BEGIN Data excerpts

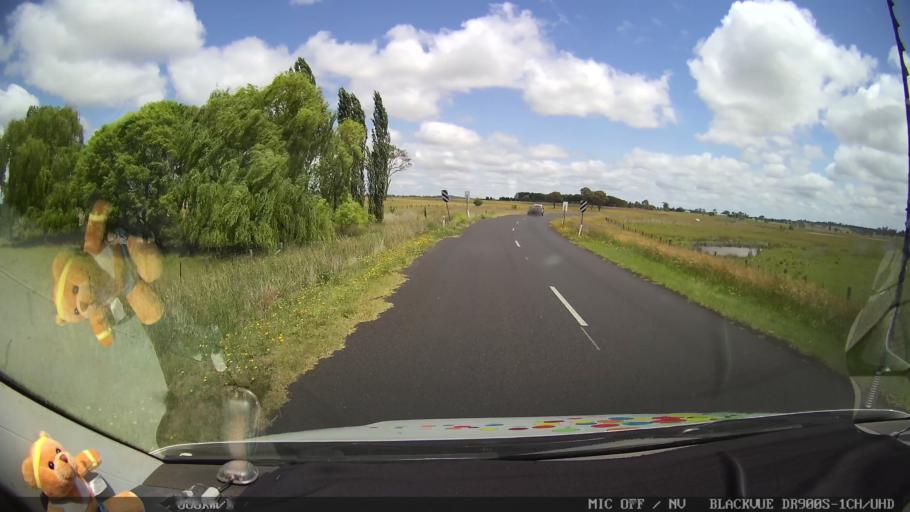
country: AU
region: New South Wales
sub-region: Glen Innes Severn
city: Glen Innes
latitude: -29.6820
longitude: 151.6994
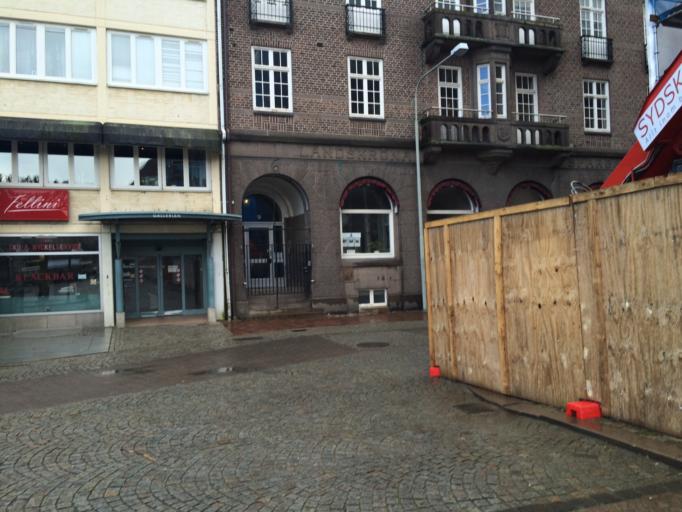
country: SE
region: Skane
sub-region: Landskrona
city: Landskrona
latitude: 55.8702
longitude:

END Data excerpts

Copy the entries above from the line containing "latitude: -29.6820" through the end of the entries, keeping both ends and omitting the pictures.

latitude: -29.6820
longitude: 151.6994
country: SE
region: Skane
sub-region: Landskrona
city: Landskrona
latitude: 55.8702
longitude:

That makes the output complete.